Another contribution of the present study is the use of a structural model rarely used by previous studies investigating physical activity and happiness. Structural equation modeling is the appropriate method for evaluating a series of simultaneous hypotheses about the impacts of latent and manifest variables on other variables while taking measurement errors into account [74, 85]. Therefore, the present study’s structural modeling gives a better understanding of the relationships between physical activity, education, subjective wealth, health, and happiness.

In the present study, the highest regression coefficient was in the path from subjective wealth to happiness. This finding supports prior studies regarding subjective wealth’s positive effects on happiness [43, 45, 50]. Classic economic theories posit that higher-income boosts purchasing power, expands affordable goods, and increases consumption, leading to improved wellbeing [47]. One study showed that wealth is positively and significantly associated with happiness in low-income and high-income countries; however, higher effects were found in the former than in the latter [50]. This relates to the ceiling effect on the relationship between income and happiness—i.e., income satiation. After reaching a certain level, income no longer affects happiness [57].

The structural model also showed a significant positive effect of education on happiness.
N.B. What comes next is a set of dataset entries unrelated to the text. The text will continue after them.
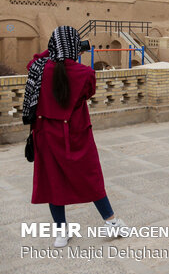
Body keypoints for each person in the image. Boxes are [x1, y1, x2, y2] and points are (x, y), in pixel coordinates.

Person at [23, 26, 126, 248]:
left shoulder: (38, 68)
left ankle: (61, 231)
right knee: (91, 178)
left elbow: (35, 59)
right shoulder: (85, 74)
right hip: (76, 135)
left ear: (53, 45)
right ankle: (112, 223)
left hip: (46, 136)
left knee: (53, 183)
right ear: (74, 46)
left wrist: (53, 52)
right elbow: (87, 94)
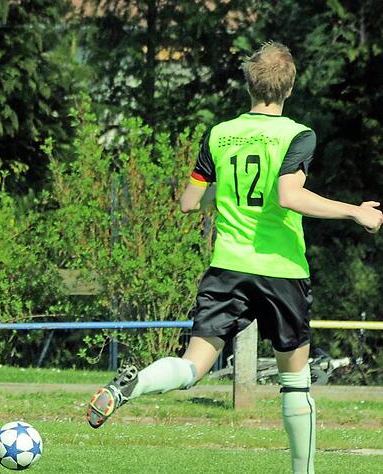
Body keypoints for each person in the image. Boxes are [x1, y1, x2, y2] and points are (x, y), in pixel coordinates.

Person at [84, 42, 383, 474]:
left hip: (228, 268)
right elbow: (288, 195)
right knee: (296, 383)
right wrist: (354, 211)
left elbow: (190, 201)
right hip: (281, 272)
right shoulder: (298, 134)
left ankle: (135, 385)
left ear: (248, 85)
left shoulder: (219, 134)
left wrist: (222, 196)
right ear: (290, 87)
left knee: (193, 365)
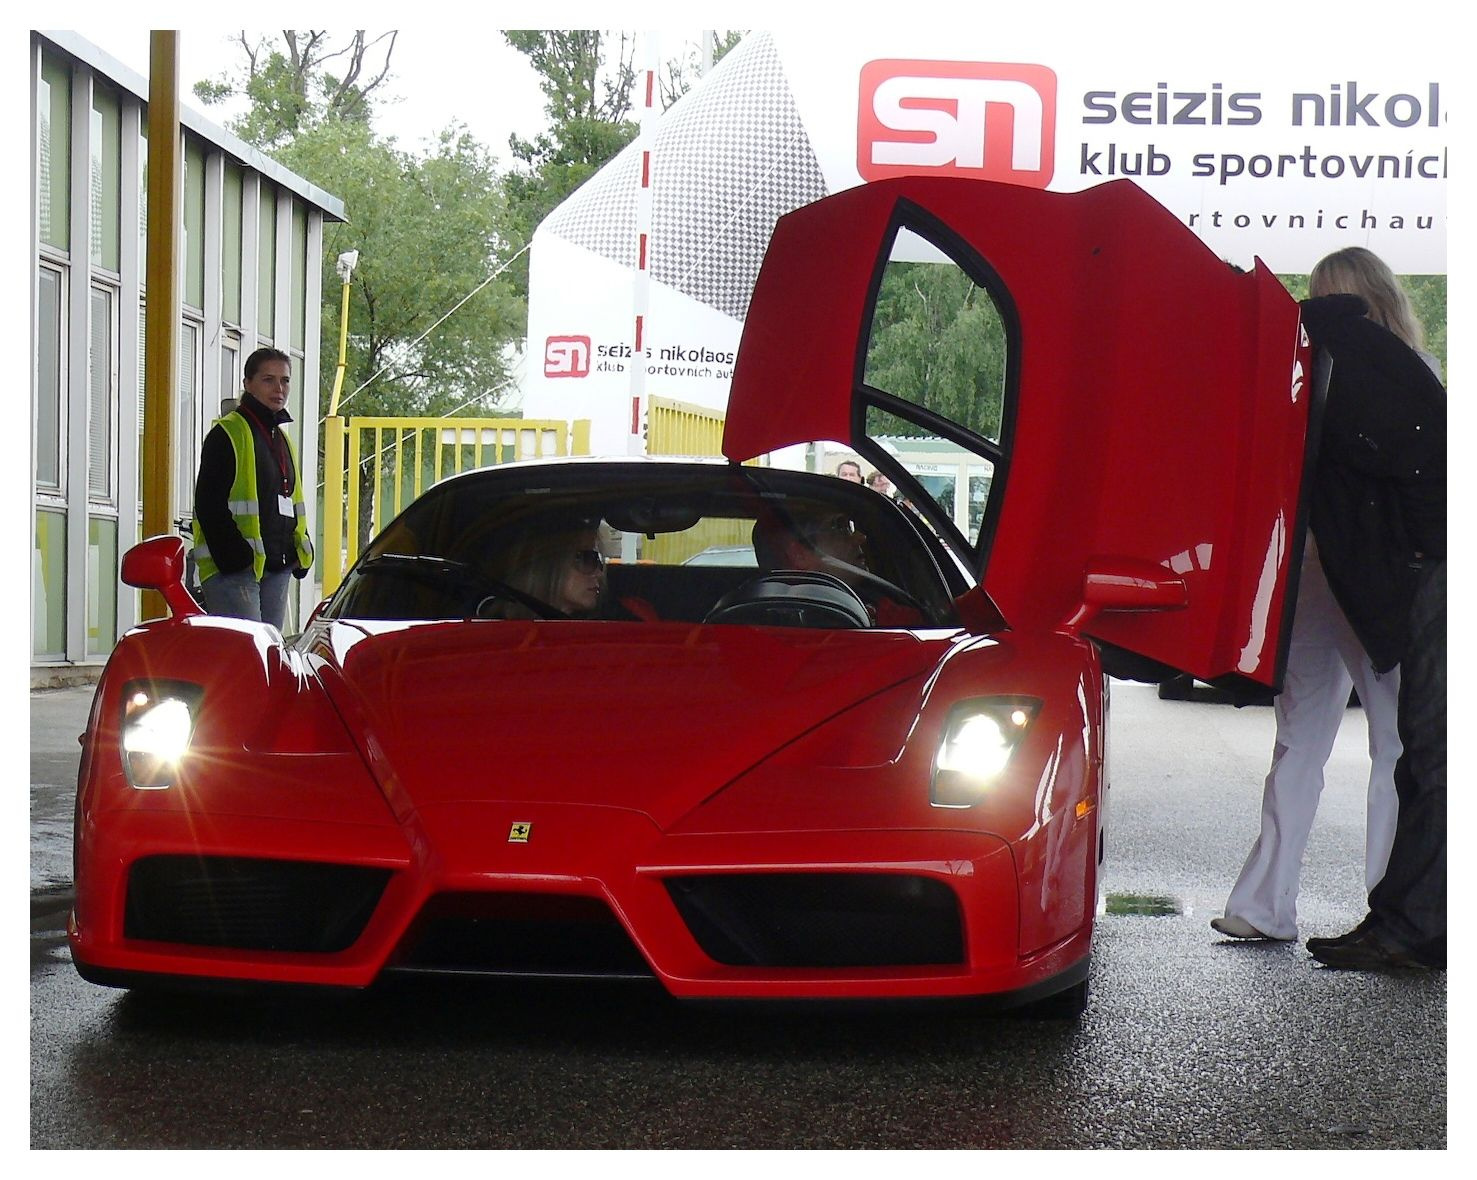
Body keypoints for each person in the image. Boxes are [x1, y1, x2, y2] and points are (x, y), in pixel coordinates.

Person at [1212, 249, 1440, 947]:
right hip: (1369, 577)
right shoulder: (1415, 376)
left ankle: (1266, 903)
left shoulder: (1309, 371)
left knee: (1308, 740)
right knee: (1394, 742)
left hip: (1318, 569)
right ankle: (1391, 907)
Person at [1294, 250, 1446, 971]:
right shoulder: (1411, 376)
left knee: (1421, 754)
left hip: (1405, 575)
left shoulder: (1345, 371)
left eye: (1328, 303)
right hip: (1407, 573)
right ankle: (1398, 914)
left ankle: (1405, 923)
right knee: (1412, 752)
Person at [191, 347, 313, 631]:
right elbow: (209, 504)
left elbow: (291, 501)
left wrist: (301, 550)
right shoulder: (228, 433)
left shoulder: (281, 438)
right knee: (247, 659)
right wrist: (237, 558)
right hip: (235, 571)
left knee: (268, 660)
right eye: (268, 380)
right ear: (248, 384)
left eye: (285, 380)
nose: (278, 388)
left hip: (277, 566)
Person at [485, 525, 607, 619]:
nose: (599, 574)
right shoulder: (491, 634)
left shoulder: (600, 632)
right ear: (550, 564)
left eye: (599, 561)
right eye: (587, 559)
These results support previous research on the association between education and happiness [60, 61, 63,64,65, 86]. However, an increasing number of studies depict an insignificant relationship between education and happiness [67,68,69]. One possible explanation for this is that most of these studies use life satisfaction as a proxy for happiness [86], which is inaccurate because it only measures the evaluative dimension of happiness, excluding the hedonic and eudaimonic dimensions [86].
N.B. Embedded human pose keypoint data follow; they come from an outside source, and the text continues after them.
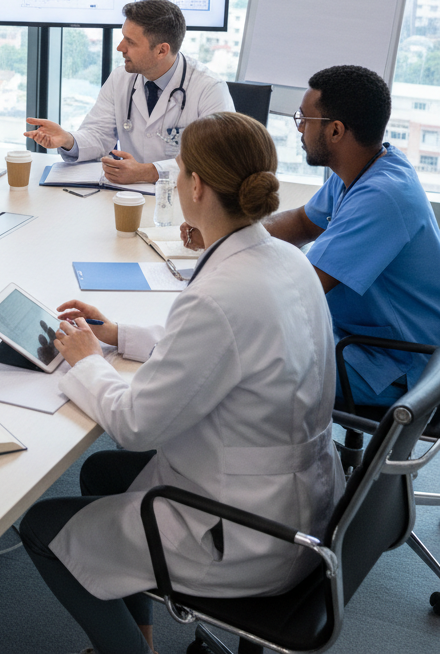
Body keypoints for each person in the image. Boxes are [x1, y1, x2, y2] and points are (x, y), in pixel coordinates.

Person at [20, 112, 342, 654]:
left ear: (194, 185)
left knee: (41, 529)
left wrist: (83, 359)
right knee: (102, 473)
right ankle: (138, 630)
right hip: (303, 505)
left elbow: (134, 424)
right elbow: (221, 348)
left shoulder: (218, 296)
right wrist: (117, 335)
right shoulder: (286, 259)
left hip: (243, 534)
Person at [224, 64, 437, 406]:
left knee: (242, 367)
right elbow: (300, 224)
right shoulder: (364, 167)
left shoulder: (383, 197)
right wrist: (229, 235)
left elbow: (301, 288)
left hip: (395, 362)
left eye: (304, 120)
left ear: (336, 131)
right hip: (356, 337)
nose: (299, 129)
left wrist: (222, 273)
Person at [24, 0, 233, 185]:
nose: (120, 47)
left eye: (130, 42)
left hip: (182, 202)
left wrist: (150, 172)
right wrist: (68, 140)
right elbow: (99, 135)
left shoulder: (209, 89)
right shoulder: (121, 78)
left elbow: (217, 161)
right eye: (123, 37)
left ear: (162, 50)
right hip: (127, 196)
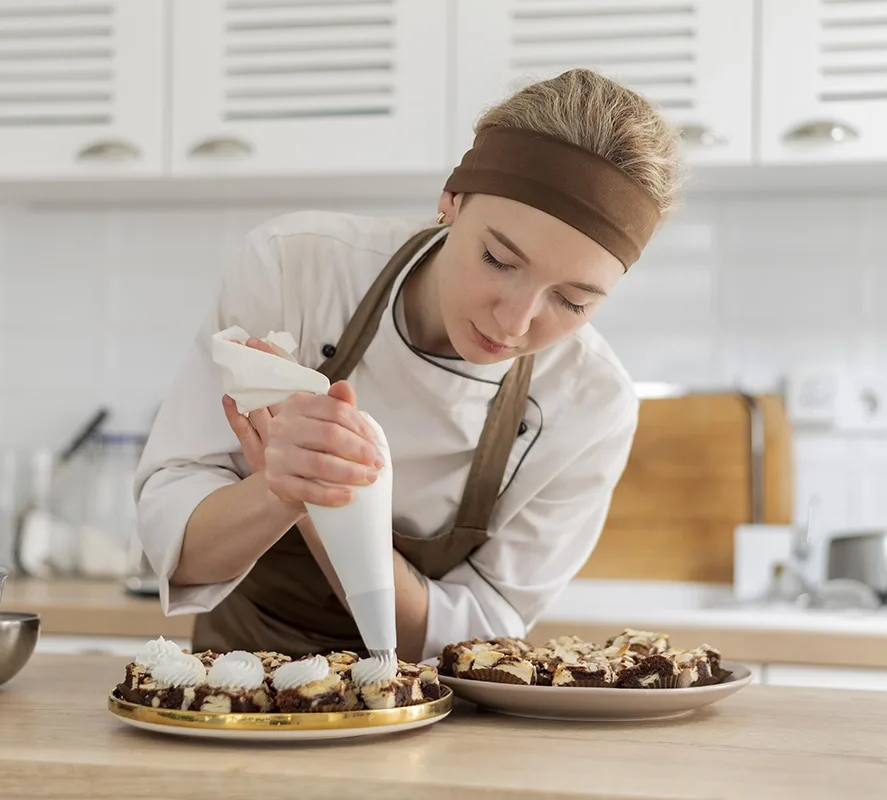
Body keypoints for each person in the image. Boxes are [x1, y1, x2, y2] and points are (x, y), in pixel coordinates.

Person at [133, 68, 682, 664]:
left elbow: (483, 643)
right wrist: (278, 492)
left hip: (437, 724)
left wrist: (327, 500)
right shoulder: (297, 269)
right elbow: (173, 547)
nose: (517, 320)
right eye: (498, 260)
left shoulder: (591, 402)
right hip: (233, 692)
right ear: (451, 201)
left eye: (573, 300)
Several limitations must be noted regarding the present study. First, most variables were based on subjective self-report, which is open to biases. Responses might be affected by social norms [29]; e.g., participants might under-report their wealth because humbleness is valued under Indonesian social norms. The second is that, evengthough SEM previously used to indicate a causality evidence [87], the cross-sectional design of this study prohibiting evidence for directionality relations. Future studies should consider using objective measurements—i.e., for health and wealth. The use of latent variables should also be considered. Including variables such as religiosity and social relationships would be interesting, especially in the Indonesian context.

Conclusion

This study suggests that health mediates physical activity’s effects on happiness. Active individuals would have better health compared to their sedentary counterparts. Health condition, as suggested by the model, was one of the biggest predictors of happiness. The fact that physical activity positively affects happiness should also motivate Indonesians to engage in more active lifestyles. This is important since the national health survey revealed that more than one-third (33.5%) of Indonesians did not get enough physical activity [88].